**Data to examine**
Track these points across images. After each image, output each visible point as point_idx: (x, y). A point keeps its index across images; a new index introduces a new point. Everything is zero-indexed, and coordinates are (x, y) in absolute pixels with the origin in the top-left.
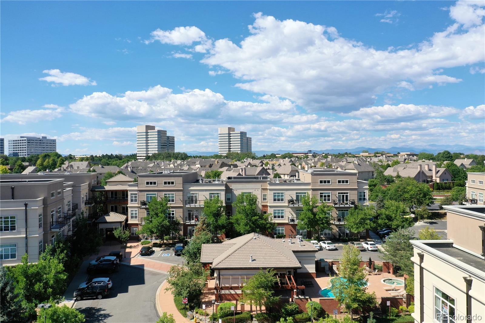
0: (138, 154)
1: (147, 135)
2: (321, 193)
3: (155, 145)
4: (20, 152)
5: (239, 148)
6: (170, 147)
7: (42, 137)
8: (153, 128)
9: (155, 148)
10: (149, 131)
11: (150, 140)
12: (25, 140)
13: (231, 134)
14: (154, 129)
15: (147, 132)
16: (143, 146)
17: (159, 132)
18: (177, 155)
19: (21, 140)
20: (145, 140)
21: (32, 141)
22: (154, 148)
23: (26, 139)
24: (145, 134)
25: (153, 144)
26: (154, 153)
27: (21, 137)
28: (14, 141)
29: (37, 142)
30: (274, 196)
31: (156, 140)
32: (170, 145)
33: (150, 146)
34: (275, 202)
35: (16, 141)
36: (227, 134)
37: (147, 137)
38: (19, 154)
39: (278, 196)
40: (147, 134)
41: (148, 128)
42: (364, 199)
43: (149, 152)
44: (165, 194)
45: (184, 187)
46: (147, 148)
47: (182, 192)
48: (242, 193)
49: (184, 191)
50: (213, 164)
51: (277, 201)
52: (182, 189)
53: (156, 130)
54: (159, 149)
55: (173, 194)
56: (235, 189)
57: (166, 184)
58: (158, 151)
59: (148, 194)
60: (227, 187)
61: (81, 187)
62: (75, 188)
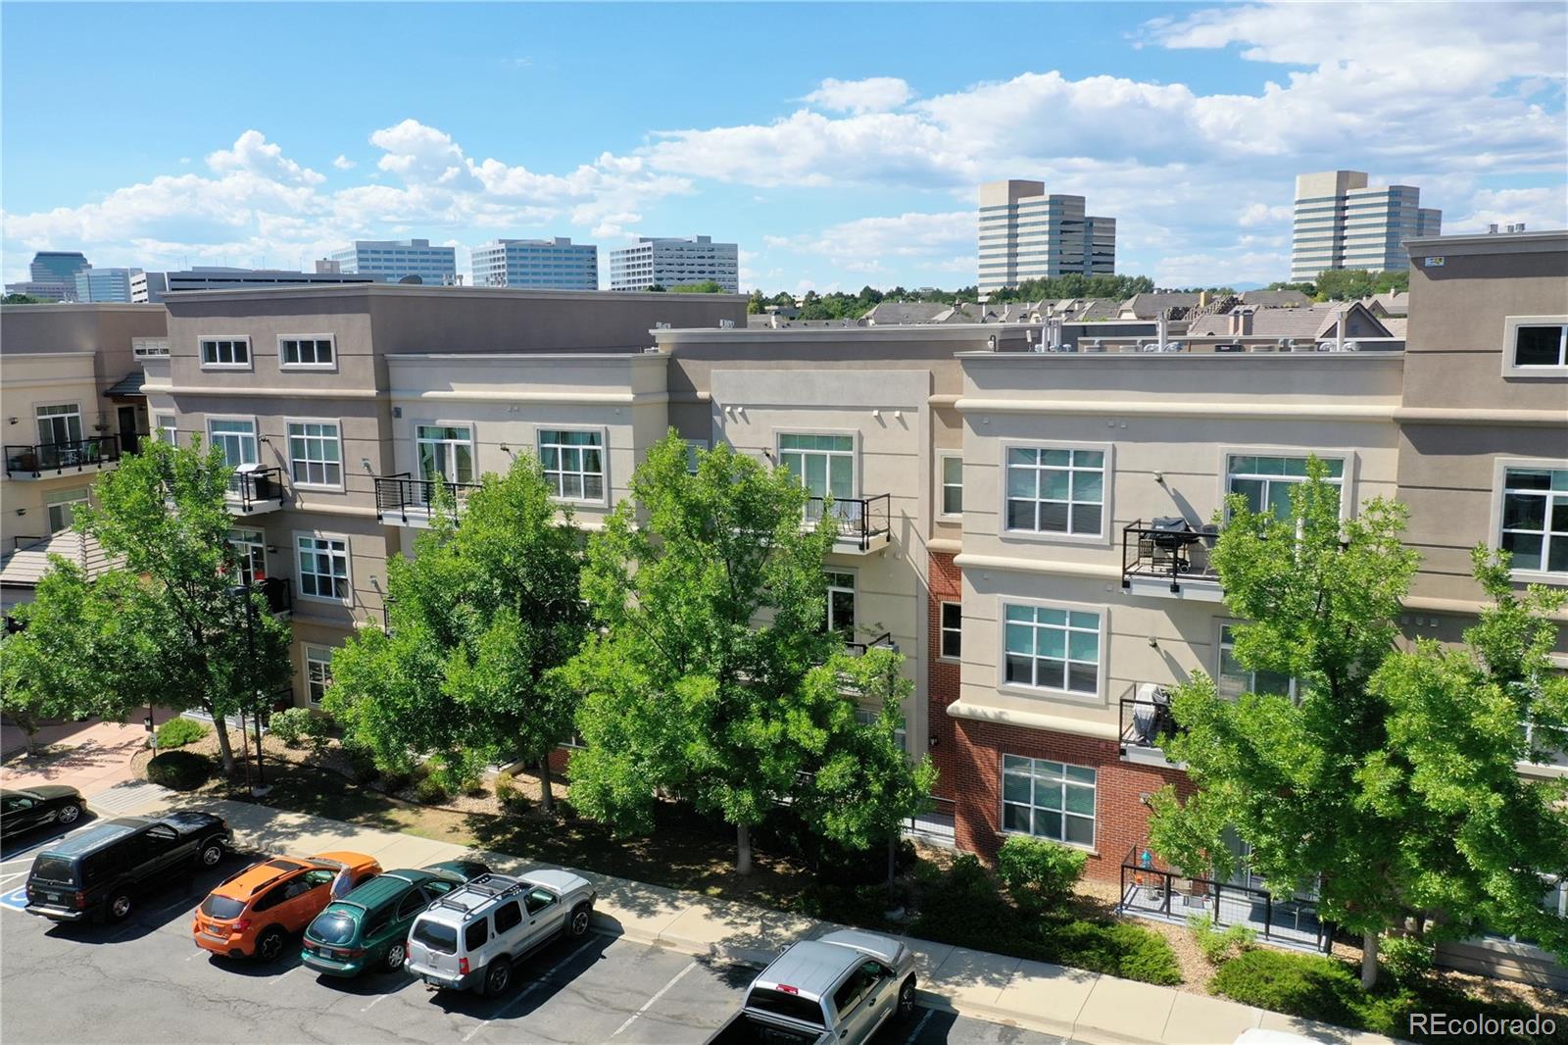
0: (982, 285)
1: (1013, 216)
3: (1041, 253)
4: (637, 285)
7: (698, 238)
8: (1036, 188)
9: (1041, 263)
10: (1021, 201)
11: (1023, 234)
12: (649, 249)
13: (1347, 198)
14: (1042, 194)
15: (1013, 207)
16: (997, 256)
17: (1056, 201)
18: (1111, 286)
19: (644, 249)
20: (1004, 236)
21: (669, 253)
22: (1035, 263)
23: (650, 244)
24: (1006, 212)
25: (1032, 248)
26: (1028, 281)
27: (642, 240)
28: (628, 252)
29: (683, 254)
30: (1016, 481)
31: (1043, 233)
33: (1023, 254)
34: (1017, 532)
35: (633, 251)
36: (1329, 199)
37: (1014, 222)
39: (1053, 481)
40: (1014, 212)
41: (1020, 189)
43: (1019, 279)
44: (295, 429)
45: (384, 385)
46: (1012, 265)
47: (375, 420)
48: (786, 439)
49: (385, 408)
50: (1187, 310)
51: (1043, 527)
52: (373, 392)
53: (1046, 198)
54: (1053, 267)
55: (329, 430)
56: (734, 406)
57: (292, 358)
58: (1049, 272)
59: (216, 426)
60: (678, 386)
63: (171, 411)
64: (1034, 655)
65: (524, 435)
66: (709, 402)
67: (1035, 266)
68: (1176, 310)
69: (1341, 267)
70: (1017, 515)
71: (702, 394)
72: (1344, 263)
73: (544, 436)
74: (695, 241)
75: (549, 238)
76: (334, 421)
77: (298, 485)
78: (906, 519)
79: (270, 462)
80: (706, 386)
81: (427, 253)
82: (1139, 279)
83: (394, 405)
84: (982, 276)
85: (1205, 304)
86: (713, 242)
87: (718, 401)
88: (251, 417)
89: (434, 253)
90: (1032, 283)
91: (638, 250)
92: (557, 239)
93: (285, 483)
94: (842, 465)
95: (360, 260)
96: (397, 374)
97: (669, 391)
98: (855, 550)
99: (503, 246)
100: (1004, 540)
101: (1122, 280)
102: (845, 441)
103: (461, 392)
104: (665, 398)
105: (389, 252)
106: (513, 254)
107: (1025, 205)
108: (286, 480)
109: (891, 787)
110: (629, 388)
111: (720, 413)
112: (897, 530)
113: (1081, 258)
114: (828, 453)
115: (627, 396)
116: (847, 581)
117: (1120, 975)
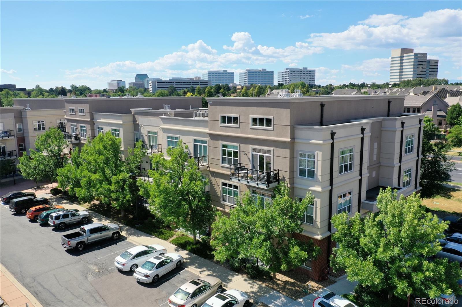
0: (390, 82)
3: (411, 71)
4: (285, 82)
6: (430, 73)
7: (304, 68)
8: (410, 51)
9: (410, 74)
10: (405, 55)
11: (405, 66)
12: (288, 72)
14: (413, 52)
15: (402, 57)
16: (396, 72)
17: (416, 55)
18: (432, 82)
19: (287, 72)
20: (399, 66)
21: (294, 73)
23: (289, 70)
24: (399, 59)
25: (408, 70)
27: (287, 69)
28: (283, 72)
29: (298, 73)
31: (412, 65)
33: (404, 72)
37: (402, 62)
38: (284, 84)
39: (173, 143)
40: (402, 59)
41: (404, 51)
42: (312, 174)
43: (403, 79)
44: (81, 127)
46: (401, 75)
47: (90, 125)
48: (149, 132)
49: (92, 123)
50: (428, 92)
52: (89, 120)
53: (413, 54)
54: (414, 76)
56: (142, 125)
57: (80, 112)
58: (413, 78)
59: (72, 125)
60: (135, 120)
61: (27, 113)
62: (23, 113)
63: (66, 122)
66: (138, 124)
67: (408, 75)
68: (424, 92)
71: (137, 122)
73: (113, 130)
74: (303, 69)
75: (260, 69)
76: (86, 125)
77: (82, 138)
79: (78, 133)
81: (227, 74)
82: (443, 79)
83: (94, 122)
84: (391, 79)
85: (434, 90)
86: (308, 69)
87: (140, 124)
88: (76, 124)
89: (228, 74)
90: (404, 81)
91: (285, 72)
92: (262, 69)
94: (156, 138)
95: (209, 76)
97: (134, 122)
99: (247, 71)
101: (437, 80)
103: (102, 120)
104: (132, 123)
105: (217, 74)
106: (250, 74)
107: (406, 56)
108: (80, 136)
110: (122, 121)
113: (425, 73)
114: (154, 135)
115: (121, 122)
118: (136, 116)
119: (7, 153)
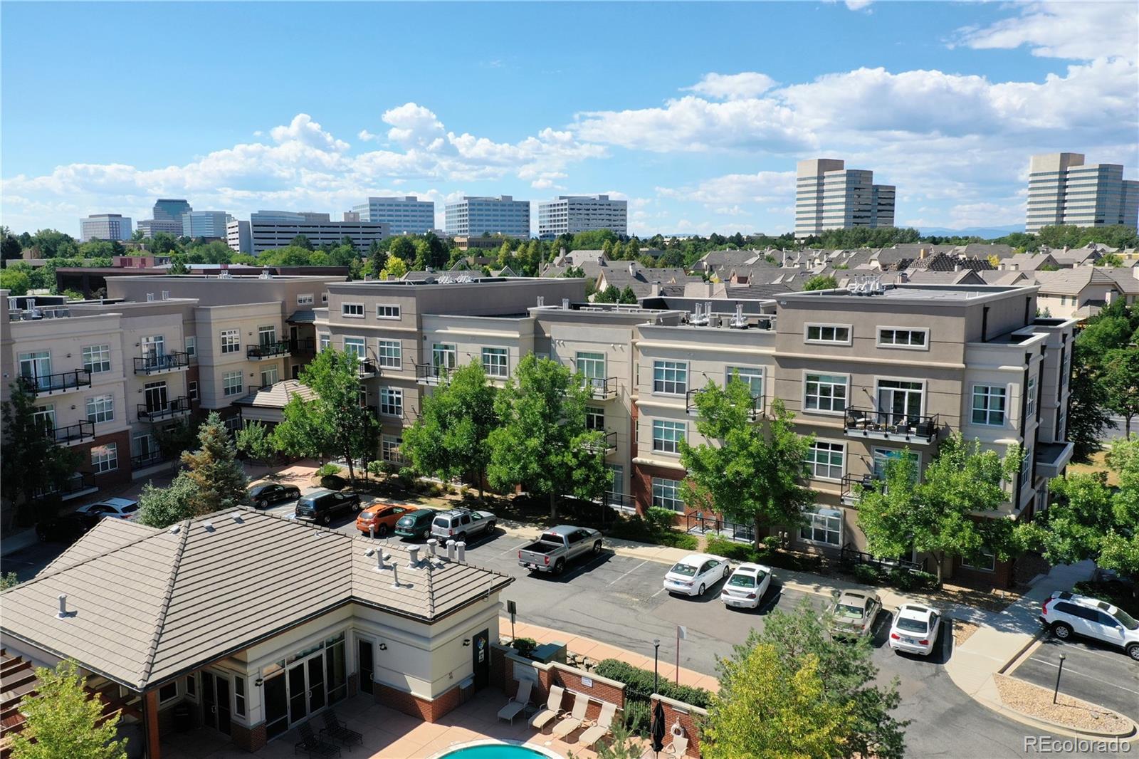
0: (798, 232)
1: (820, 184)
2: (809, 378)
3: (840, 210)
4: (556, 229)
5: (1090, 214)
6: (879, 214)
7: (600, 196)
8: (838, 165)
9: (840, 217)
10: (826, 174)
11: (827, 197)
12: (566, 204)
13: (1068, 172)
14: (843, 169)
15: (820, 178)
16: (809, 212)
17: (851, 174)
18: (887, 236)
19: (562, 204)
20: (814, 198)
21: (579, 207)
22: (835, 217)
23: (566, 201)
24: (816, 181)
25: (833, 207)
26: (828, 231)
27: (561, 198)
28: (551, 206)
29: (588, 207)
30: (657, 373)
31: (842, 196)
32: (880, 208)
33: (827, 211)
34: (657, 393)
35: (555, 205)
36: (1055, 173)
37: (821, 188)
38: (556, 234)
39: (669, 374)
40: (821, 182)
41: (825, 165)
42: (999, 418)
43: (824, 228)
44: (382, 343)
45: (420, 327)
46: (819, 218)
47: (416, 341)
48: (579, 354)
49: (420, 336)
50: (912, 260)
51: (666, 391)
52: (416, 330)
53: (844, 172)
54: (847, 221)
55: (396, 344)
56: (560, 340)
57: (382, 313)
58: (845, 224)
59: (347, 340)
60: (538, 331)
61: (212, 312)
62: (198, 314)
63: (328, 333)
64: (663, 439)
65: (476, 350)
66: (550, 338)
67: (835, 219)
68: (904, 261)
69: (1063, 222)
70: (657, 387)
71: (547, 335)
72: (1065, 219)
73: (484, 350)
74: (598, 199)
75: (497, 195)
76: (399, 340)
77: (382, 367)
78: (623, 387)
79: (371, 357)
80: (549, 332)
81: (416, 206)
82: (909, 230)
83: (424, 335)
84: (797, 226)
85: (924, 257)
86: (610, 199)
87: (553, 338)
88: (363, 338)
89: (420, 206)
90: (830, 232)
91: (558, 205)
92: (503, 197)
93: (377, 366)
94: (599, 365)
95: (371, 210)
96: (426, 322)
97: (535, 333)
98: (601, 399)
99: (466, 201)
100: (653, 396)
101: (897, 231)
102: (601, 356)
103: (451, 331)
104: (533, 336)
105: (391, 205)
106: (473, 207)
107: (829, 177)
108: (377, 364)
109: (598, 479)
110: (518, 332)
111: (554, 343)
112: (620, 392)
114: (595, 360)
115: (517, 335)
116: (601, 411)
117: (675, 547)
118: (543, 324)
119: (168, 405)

* * *

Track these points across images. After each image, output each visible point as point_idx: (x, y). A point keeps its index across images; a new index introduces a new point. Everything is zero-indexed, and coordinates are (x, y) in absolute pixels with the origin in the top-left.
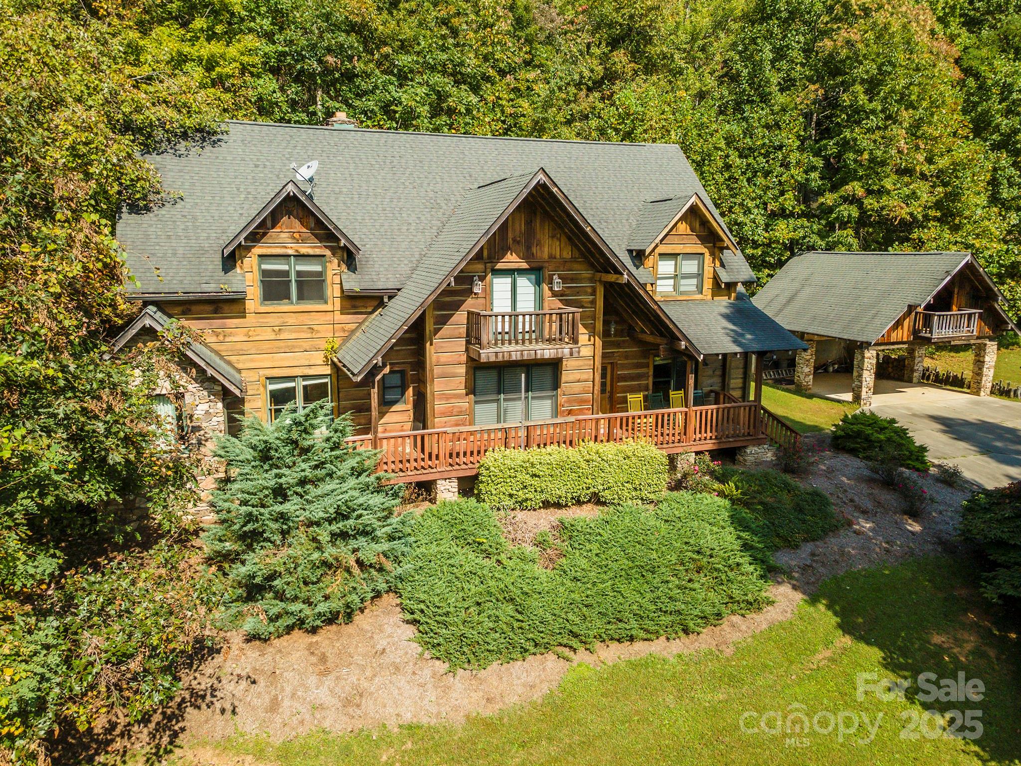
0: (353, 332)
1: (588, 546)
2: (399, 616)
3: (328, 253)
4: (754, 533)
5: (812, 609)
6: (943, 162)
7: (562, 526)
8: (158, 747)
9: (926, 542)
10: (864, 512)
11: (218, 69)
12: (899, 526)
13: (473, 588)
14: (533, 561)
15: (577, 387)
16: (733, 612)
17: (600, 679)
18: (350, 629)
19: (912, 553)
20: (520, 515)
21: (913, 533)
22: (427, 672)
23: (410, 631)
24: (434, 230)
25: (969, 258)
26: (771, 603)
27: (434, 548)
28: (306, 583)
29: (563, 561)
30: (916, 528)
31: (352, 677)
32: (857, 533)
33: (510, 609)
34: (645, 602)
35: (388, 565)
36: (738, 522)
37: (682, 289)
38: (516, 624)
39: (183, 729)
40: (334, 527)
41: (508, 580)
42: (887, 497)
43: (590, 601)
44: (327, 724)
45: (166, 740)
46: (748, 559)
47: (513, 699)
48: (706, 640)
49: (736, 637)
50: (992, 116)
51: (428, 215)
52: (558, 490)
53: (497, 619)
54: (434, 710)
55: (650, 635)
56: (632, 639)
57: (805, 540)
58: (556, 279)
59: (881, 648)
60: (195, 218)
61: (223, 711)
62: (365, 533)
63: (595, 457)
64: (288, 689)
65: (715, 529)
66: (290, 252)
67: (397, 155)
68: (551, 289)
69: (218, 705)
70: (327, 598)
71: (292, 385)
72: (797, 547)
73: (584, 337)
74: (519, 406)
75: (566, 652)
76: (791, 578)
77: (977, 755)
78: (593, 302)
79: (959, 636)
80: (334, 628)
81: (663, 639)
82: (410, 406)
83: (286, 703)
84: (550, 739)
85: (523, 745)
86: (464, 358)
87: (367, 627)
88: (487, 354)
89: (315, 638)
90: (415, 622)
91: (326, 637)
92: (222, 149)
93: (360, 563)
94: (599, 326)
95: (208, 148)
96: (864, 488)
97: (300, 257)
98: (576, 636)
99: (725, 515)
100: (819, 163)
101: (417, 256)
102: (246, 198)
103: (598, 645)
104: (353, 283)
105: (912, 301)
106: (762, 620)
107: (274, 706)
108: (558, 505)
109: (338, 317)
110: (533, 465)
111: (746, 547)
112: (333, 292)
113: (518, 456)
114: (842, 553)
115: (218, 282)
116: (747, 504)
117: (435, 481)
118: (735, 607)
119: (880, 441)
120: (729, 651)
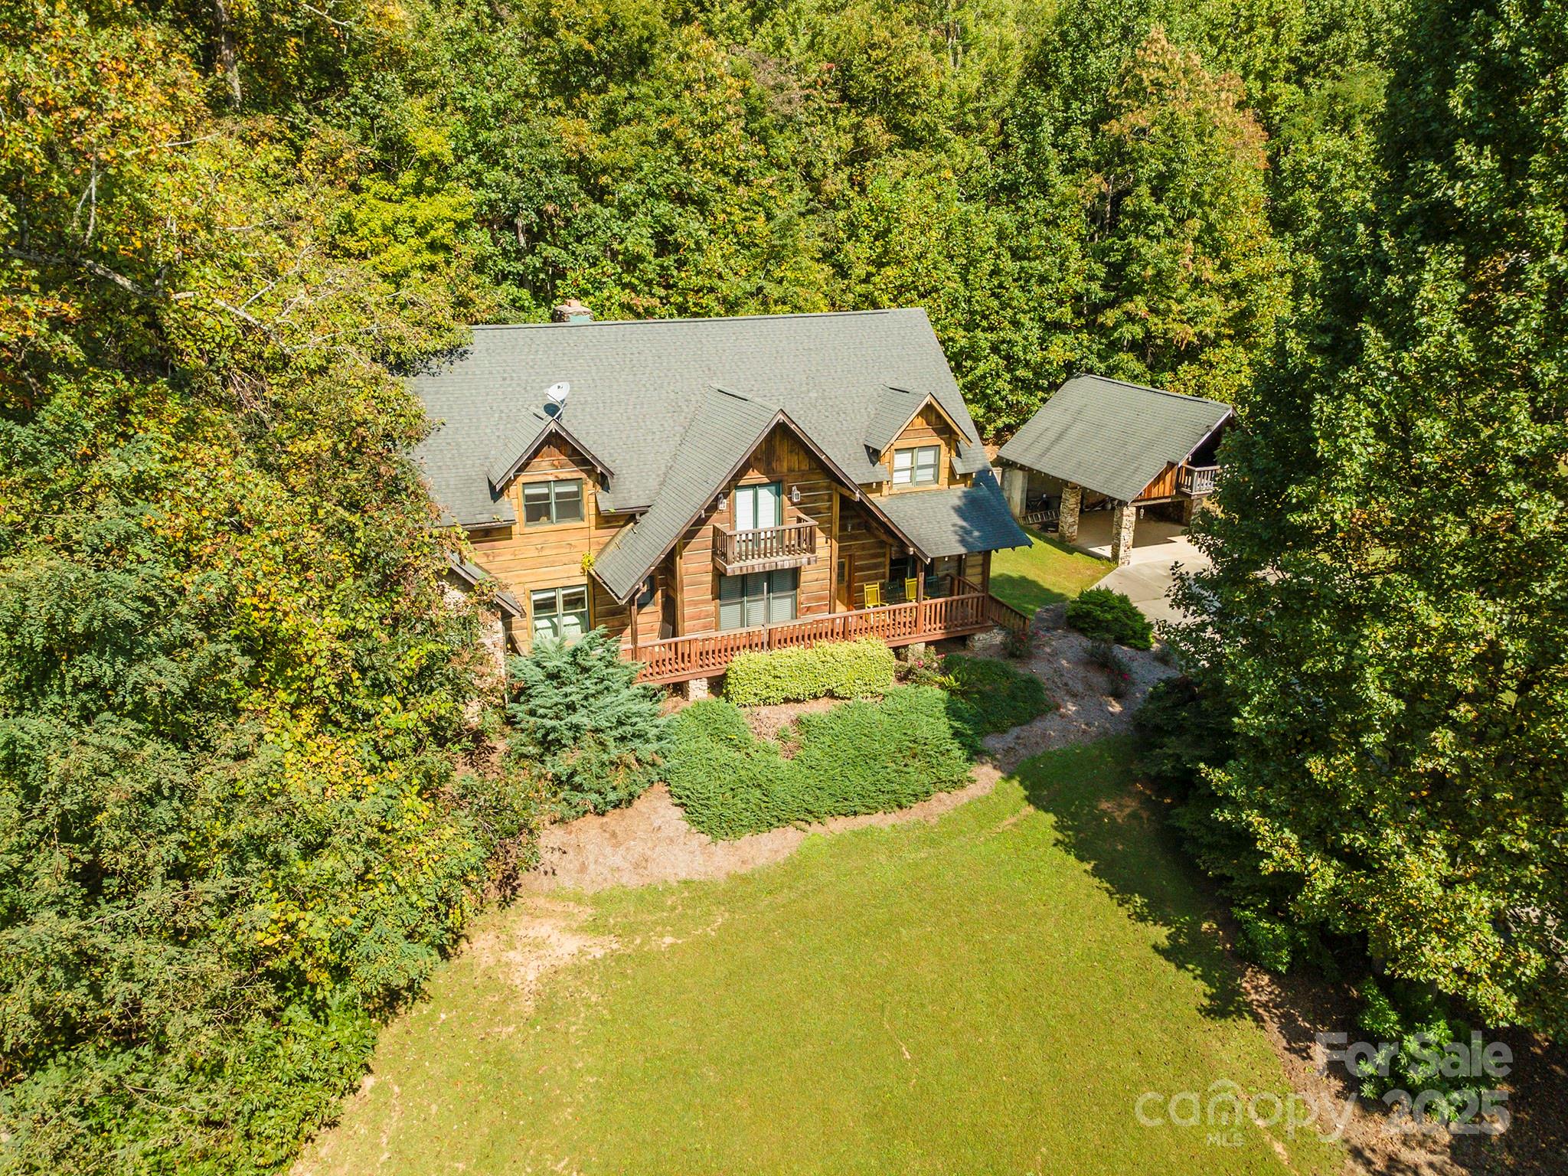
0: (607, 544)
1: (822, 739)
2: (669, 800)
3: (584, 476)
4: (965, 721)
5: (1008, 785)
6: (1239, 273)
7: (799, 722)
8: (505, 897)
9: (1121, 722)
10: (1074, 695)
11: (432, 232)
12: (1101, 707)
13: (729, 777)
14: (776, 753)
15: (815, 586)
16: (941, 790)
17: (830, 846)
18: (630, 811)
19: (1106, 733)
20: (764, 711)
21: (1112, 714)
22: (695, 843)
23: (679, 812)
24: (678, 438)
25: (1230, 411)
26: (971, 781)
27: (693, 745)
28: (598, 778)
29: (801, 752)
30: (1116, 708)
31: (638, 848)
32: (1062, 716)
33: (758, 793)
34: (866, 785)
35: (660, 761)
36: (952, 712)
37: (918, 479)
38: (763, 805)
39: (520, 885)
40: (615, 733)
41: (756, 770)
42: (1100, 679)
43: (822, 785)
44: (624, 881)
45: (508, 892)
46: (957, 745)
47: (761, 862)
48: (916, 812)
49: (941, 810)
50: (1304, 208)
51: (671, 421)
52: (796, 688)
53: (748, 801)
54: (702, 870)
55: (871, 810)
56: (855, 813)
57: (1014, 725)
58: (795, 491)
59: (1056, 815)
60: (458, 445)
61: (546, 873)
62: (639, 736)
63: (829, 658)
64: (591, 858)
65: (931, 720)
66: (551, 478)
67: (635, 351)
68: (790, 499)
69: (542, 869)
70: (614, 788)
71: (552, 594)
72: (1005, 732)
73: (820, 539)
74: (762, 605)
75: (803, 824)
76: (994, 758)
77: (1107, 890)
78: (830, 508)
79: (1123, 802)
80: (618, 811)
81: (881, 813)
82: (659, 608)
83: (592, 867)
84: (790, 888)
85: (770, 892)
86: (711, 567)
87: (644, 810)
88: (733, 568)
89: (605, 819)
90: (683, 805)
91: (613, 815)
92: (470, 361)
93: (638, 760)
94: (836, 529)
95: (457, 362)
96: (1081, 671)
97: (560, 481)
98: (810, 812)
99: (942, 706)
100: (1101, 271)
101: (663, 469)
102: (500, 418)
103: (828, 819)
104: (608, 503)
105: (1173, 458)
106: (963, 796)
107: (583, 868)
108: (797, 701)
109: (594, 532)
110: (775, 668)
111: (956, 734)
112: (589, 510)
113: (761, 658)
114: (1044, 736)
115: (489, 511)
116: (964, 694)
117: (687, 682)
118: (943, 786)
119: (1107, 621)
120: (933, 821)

**Required work**
Convert the lines of the listing above, from the line with "63: (171, 411)" up to and including the line with "108: (286, 480)", into a Markdown table with the columns Row and Line. Number each row and leave out blank lines.

**Written reply**
| Row | Line |
|---|---|
| 1 | 63: (171, 411) |
| 2 | 64: (1034, 655) |
| 3 | 65: (524, 435) |
| 4 | 66: (709, 402) |
| 5 | 67: (1035, 266) |
| 6 | 68: (1176, 310) |
| 7 | 69: (1341, 267) |
| 8 | 70: (1017, 515) |
| 9 | 71: (702, 394) |
| 10 | 72: (1344, 263) |
| 11 | 73: (544, 436) |
| 12 | 74: (695, 241) |
| 13 | 75: (549, 238) |
| 14 | 76: (334, 421) |
| 15 | 77: (298, 485) |
| 16 | 78: (906, 519) |
| 17 | 79: (270, 462) |
| 18 | 80: (706, 386) |
| 19 | 81: (427, 253) |
| 20 | 82: (1139, 279) |
| 21 | 83: (394, 405) |
| 22 | 84: (982, 276) |
| 23 | 85: (1205, 304) |
| 24 | 86: (713, 242) |
| 25 | 87: (718, 401) |
| 26 | 88: (251, 417) |
| 27 | 89: (434, 253) |
| 28 | 90: (1032, 283) |
| 29 | 91: (638, 250) |
| 30 | 92: (557, 239) |
| 31 | 93: (285, 483) |
| 32 | 94: (842, 465) |
| 33 | 95: (360, 260) |
| 34 | 96: (397, 374) |
| 35 | 97: (669, 391) |
| 36 | 98: (855, 550) |
| 37 | 99: (503, 246) |
| 38 | 100: (1004, 540) |
| 39 | 101: (1122, 280) |
| 40 | 102: (845, 441) |
| 41 | 103: (461, 392) |
| 42 | 104: (665, 398) |
| 43 | 105: (389, 252) |
| 44 | 106: (513, 254) |
| 45 | 107: (1025, 205) |
| 46 | 108: (286, 480) |